Cottage/rustic garden

“If you live in a country cottage or other rustic-style home, then a simpler, linear and basic modern looking garden simply won’t ‘fit’ with the look. Therefore, a more traditional looking garden is required – and thankfully this is not too difficult to achieve.

“One of the best ways to do it is to add rustic architectural elements to your outside space. Think about creating paths with old cobble stones or bricks, and use reclaimed wood for projects such as benches or signs. Plants such as purple hyacinths (or any other that suit your chosen colour palette) can look great in rustic containers such as galvanized tubs, livestock feeders or old watering cans.

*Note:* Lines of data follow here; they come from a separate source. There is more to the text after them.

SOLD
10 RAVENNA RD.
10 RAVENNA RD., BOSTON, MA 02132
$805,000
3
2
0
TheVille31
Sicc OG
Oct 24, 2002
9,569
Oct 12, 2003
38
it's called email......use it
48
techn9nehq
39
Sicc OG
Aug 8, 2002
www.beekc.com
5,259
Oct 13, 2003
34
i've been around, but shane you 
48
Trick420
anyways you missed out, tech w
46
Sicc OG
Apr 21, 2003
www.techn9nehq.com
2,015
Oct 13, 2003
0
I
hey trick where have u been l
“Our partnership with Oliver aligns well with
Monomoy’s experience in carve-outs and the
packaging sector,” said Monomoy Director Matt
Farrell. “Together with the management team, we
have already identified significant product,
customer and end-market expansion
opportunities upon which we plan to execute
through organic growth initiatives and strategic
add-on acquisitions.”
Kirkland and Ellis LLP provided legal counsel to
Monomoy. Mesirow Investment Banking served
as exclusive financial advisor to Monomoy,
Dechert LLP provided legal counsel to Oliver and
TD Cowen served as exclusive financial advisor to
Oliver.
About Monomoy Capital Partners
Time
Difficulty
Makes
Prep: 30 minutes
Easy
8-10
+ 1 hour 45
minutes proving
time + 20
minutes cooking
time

“If you love to grow your own fruit and veg, then adding a kitchen garden area to your cottage garden is a great idea. It may not be as pretty as the rest of your garden (although architectural plants such as globe artichokes look fabulous) but it will be so rewarding when you can simply walk from your kitchen and pull up some flavoursome carrots and cook them with pride. They’re always tastier than anything you can buy! To start your kitchen garden area, think about using raised beds to control drainage, decrease weeds and keep pests away.

Flower garden

“If you’re someone who loves to surround themselves with flowers at home, then it makes sense to turn your garden into a flower garden, the inside of your home segueing perfectly into the outdoor. The great thing about flower gardens is that there are no real rules, simply mix, blend and contrast a colour palette of flowers that complement each other. Flower gardens are both fun and pleasurable to look at as well as providing you with cut flowers all through the year. They’re also a hive of activity, attracting pollinators such as bees and butterflies to your garden.

Contemporary garden

“If you live in a modern, contemporary property, then a rustic, chintzy garden really isn’t going to be in keeping with it. With contemporary homes, less is more, but not quite to the extent of a minimalist garden. Contemporary gardens are best kept clutter-free, with lots of straight lines, neat borders and geometric shapes.

For a centrepiece, patios work well, as does decking and so too does a water feature, although this should be subtle rather than spectacular. Contemporary gardens should fit seamlessly with their indoor counterpart, so unlike rustic or cottage gardens which may showcase a plethora of plants and flowers, you should aim for simple green foliage and structured topiary. Bamboo, euphorbia and grasses also work well, giving the garden a nice, airy feel.”